BEGIN
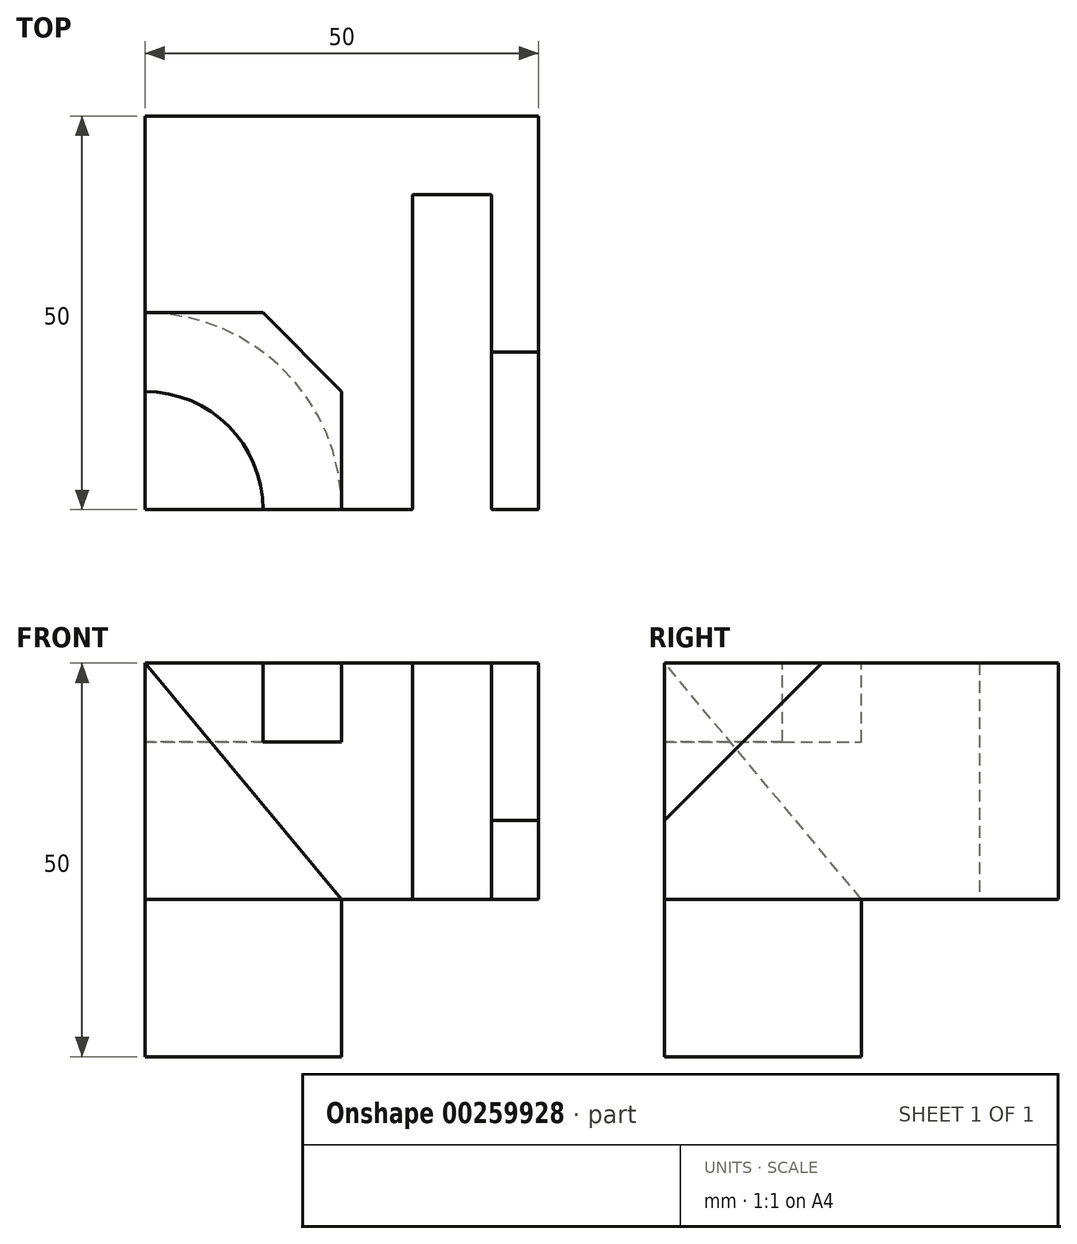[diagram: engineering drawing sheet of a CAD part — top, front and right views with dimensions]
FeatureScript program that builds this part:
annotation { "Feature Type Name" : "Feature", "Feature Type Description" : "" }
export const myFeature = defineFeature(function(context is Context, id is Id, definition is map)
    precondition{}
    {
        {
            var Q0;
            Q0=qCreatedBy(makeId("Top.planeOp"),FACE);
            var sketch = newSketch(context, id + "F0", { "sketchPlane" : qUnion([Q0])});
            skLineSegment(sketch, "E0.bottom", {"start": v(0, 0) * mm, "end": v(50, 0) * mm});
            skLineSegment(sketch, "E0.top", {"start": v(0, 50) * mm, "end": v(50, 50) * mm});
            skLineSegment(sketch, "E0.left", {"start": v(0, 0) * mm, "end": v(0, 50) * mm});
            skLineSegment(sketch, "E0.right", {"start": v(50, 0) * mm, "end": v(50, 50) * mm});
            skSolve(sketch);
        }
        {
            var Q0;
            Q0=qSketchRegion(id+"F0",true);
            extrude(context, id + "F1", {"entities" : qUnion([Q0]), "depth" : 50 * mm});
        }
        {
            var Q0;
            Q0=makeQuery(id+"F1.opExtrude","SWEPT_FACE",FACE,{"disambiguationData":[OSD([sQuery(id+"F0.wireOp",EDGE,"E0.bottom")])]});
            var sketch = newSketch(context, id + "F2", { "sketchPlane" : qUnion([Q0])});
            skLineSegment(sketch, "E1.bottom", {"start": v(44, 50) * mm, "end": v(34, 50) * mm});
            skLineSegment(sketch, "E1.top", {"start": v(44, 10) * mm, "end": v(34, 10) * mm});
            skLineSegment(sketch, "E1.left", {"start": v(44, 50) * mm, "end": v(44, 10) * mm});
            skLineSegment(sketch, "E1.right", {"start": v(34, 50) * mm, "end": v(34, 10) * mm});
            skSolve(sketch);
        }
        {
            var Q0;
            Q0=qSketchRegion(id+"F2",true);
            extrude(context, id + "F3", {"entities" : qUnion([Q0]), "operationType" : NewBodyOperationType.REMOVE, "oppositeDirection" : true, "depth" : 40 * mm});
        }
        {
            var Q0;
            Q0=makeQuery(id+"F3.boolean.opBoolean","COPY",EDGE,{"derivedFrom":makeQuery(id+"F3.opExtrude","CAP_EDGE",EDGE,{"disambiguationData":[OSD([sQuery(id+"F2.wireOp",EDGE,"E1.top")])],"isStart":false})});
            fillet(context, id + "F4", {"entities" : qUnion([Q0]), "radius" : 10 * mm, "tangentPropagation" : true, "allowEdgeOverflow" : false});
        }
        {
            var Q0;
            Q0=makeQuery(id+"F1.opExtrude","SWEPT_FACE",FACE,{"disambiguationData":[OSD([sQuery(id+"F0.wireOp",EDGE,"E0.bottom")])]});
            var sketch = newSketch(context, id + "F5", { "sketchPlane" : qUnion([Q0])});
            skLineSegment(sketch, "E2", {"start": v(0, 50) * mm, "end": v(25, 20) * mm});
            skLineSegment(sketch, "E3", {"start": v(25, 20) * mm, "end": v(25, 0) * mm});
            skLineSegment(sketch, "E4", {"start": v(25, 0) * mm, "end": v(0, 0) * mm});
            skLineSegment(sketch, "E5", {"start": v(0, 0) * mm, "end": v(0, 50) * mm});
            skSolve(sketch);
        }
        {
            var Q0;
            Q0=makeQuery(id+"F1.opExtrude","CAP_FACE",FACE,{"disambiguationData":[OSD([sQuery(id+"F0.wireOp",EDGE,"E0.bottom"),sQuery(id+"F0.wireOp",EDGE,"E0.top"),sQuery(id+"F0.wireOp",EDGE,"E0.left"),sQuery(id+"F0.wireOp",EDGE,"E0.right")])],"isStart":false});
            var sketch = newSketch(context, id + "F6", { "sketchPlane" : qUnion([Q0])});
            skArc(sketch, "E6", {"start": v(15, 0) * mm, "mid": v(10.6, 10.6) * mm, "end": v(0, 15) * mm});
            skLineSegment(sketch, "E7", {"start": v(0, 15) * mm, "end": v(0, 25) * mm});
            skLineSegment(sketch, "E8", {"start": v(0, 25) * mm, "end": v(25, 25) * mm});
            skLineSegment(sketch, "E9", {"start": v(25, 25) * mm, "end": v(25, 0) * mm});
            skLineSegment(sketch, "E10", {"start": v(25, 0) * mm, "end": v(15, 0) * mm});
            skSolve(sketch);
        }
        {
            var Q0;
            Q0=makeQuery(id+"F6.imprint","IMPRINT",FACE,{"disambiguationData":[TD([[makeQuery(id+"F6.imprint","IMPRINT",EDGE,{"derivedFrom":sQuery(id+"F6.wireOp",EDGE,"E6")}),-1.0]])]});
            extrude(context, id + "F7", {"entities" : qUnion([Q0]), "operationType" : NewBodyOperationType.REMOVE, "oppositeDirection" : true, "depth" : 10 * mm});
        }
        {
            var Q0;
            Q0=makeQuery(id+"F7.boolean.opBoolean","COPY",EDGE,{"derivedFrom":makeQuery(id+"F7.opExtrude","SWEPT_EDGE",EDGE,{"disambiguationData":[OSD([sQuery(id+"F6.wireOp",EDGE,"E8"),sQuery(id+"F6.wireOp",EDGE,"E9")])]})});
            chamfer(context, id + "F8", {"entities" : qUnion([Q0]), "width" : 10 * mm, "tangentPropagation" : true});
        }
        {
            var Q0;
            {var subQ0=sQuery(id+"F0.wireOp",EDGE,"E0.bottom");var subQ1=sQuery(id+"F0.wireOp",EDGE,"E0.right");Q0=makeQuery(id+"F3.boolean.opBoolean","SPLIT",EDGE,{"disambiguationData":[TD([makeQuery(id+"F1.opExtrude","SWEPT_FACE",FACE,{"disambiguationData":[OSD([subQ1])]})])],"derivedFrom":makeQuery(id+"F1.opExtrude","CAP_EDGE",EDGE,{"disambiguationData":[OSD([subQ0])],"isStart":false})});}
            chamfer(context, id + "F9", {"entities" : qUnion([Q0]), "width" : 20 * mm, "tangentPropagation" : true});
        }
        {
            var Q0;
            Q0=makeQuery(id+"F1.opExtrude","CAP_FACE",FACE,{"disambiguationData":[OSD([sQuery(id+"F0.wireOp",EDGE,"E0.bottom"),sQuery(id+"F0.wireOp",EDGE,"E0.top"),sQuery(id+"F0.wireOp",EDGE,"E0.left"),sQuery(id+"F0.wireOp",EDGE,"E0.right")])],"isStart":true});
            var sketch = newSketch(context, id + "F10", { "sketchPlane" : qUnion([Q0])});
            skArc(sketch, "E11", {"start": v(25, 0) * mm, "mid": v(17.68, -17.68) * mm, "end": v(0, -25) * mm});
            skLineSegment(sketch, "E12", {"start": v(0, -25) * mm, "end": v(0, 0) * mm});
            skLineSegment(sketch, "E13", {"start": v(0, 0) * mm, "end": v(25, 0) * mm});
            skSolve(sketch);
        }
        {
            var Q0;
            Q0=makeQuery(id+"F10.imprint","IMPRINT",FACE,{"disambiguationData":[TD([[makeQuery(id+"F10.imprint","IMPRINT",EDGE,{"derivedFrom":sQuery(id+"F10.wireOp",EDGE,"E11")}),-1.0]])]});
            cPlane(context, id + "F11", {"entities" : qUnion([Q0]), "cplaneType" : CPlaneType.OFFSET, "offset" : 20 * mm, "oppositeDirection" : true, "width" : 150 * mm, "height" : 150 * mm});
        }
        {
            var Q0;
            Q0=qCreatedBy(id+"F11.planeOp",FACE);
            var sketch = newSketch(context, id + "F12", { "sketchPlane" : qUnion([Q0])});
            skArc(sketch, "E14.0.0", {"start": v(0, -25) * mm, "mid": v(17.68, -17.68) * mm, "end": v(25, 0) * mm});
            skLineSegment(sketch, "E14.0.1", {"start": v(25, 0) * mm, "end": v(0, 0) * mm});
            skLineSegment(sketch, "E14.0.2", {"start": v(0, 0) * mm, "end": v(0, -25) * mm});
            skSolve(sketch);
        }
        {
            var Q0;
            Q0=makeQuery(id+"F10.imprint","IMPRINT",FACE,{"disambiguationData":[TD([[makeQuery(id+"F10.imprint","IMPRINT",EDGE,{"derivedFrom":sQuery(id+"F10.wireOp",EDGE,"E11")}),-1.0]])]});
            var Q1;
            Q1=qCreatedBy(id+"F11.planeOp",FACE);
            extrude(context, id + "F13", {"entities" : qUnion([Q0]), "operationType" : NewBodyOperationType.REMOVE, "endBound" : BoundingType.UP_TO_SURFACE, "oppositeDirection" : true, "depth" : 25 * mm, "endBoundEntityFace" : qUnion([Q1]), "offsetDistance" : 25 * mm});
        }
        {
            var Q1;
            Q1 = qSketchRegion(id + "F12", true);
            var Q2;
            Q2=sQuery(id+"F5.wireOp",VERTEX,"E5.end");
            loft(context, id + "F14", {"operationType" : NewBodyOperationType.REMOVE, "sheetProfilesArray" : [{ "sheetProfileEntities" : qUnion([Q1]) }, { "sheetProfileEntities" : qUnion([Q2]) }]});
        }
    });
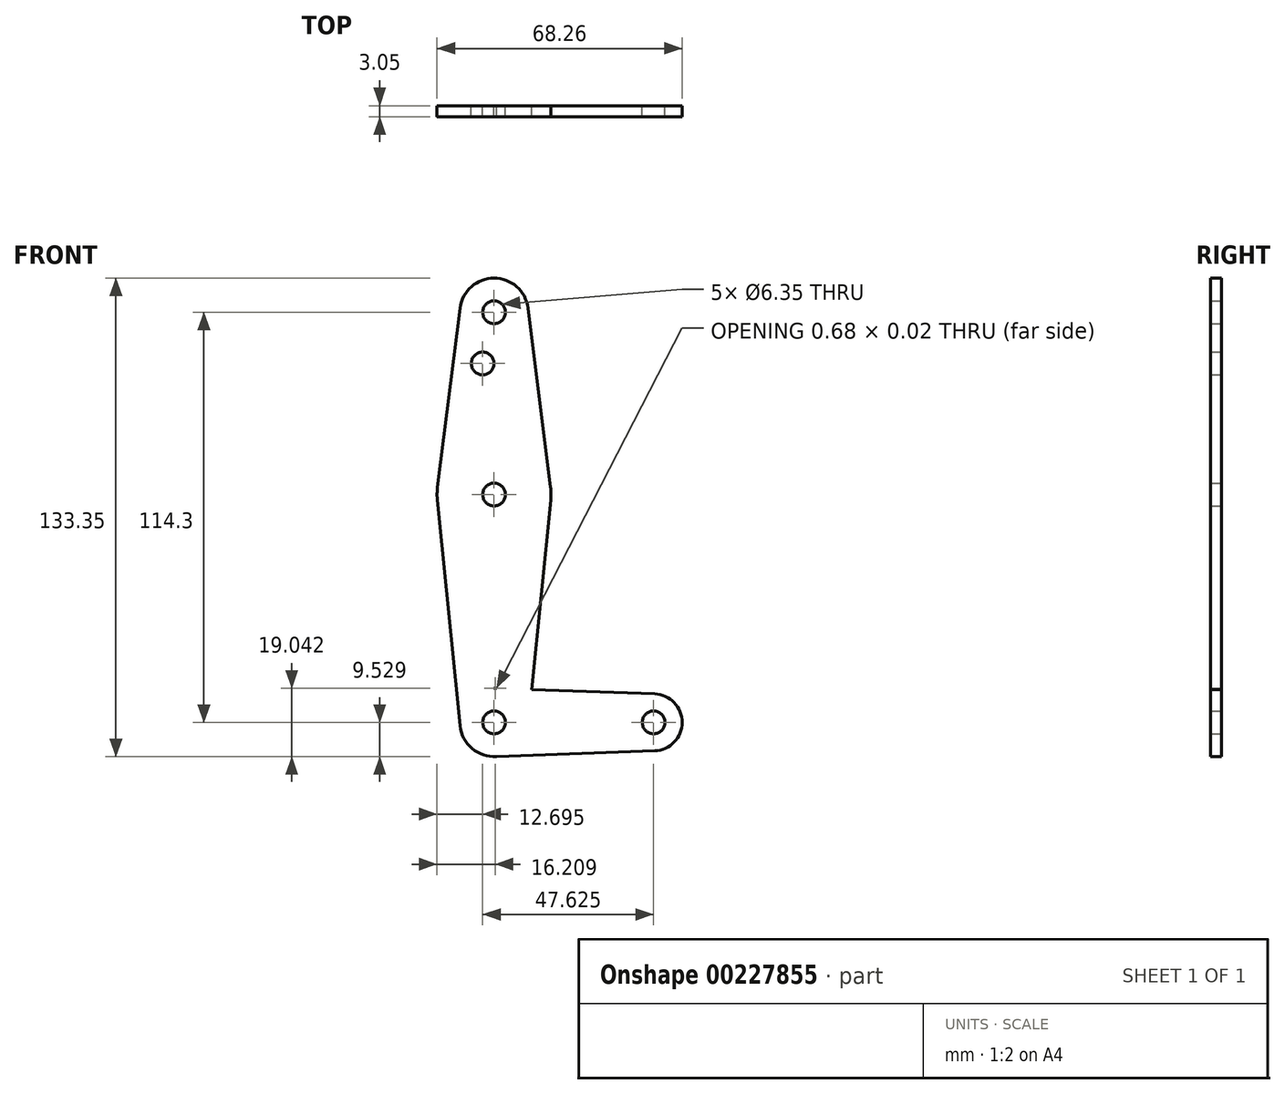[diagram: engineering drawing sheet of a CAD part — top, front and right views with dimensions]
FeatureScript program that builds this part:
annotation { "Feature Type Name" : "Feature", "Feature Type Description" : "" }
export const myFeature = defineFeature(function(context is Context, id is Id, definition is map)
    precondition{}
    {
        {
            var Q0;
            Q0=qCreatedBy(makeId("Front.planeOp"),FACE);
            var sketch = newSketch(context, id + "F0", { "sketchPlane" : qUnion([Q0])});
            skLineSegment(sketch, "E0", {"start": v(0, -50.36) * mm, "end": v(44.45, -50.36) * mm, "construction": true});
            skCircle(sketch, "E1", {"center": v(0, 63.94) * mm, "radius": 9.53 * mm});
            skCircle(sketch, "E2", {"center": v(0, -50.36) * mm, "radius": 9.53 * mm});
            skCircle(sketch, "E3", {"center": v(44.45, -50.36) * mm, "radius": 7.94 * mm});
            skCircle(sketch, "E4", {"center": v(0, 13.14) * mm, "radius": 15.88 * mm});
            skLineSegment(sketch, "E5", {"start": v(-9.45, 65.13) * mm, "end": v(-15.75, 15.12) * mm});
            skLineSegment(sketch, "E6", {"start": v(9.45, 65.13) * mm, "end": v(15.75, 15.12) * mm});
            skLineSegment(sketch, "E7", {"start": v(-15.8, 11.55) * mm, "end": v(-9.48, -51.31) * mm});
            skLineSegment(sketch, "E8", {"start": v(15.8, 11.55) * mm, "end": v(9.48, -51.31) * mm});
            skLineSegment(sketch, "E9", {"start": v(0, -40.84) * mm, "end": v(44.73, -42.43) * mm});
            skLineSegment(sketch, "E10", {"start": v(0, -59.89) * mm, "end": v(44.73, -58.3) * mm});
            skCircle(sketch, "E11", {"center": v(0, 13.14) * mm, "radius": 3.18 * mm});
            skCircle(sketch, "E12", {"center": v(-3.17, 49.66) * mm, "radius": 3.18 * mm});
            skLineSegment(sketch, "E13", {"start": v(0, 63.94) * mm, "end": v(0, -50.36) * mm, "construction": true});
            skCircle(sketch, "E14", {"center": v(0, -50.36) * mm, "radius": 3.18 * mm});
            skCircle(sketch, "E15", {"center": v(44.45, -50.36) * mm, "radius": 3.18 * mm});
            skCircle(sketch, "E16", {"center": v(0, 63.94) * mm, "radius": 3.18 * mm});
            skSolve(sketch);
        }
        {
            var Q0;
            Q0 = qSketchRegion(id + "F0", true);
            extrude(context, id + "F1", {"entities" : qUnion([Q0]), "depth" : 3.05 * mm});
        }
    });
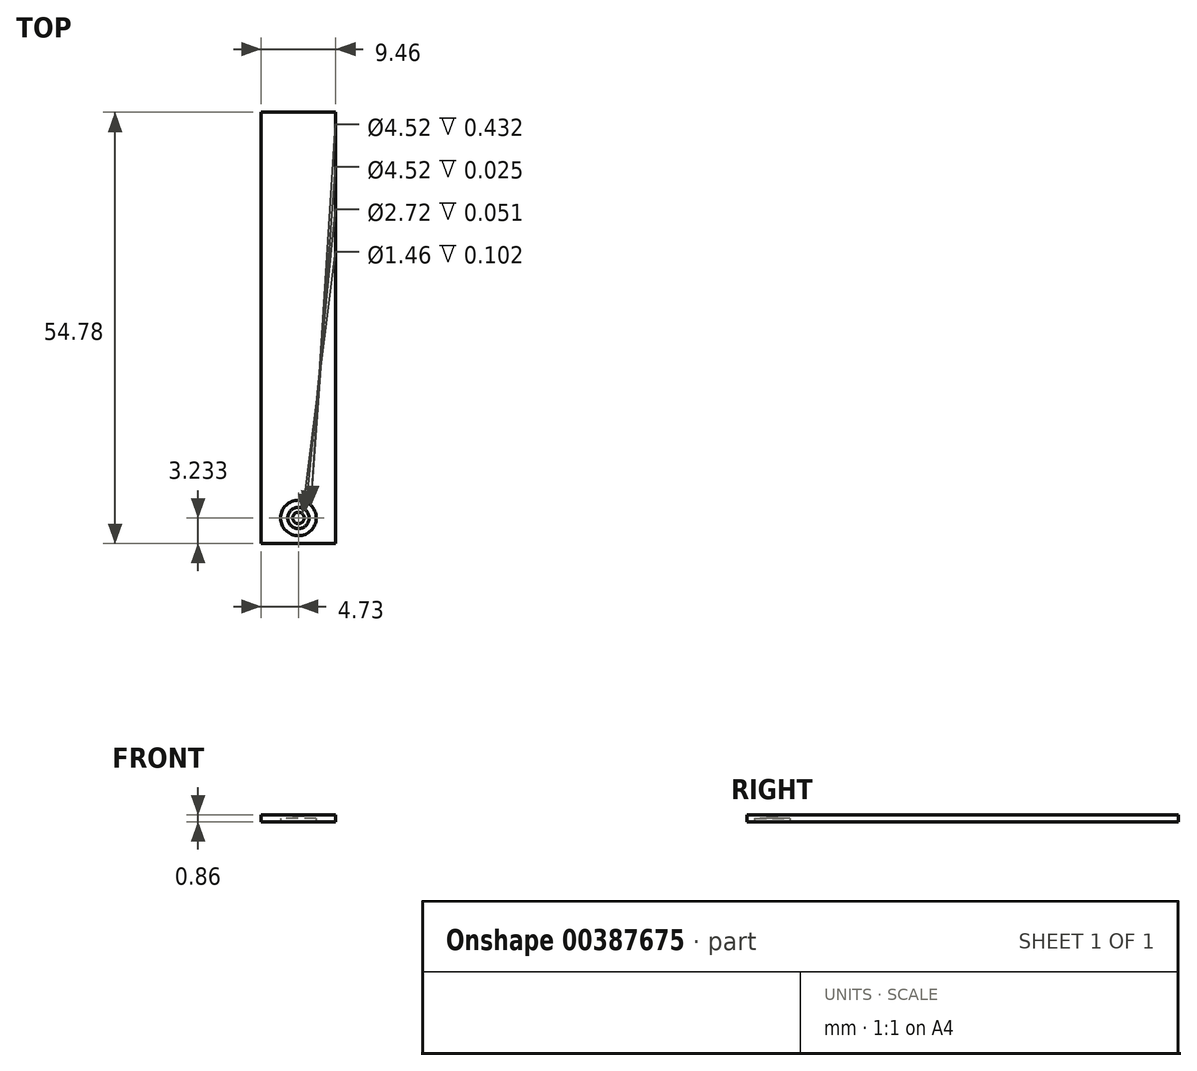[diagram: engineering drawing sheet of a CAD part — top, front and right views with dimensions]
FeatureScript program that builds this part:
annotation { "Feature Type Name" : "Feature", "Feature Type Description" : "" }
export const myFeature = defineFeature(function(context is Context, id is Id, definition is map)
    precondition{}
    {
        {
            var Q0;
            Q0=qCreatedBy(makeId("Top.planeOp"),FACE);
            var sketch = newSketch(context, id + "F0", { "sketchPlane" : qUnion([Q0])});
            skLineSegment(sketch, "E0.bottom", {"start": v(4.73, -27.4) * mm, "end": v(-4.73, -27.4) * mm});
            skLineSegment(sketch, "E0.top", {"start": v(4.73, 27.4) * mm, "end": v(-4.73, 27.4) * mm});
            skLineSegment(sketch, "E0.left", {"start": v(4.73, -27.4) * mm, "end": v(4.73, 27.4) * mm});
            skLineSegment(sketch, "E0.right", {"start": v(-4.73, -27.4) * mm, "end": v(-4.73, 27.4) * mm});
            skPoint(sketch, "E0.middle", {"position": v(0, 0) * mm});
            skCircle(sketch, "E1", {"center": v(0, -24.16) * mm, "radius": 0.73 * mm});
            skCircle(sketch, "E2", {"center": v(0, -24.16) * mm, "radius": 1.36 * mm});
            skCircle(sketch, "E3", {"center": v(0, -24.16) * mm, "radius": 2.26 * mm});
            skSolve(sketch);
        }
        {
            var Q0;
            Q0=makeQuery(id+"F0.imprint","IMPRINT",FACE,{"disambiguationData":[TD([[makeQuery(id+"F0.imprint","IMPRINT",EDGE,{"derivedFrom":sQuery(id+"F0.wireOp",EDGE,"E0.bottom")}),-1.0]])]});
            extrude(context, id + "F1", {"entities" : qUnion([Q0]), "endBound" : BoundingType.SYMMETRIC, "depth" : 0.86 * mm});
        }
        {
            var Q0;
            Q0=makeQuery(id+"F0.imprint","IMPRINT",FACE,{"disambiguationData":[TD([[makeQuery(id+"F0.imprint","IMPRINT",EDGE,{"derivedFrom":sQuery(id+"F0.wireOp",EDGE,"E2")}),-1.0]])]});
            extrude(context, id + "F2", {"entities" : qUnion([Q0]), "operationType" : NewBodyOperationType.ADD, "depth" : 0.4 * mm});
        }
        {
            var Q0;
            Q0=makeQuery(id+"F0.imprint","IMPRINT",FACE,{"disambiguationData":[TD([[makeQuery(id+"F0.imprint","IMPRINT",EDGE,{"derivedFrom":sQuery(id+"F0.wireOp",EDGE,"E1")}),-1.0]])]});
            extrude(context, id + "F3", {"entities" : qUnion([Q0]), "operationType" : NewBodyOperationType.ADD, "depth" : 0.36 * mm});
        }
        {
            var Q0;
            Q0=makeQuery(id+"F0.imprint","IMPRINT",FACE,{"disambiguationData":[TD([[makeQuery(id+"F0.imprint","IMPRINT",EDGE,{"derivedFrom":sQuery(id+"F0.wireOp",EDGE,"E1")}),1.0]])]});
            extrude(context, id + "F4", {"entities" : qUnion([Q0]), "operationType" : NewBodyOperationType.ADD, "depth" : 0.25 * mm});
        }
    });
END
Requirement. Show every line of the listing above that contains the string "construction".

Correct answer.
            skLineSegment(sketch, "E0", {"start": v(0, -50.36) * mm, "end": v(44.45, -50.36) * mm, "construction": true});
            skLineSegment(sketch, "E13", {"start": v(0, 63.94) * mm, "end": v(0, -50.36) * mm, "construction": true});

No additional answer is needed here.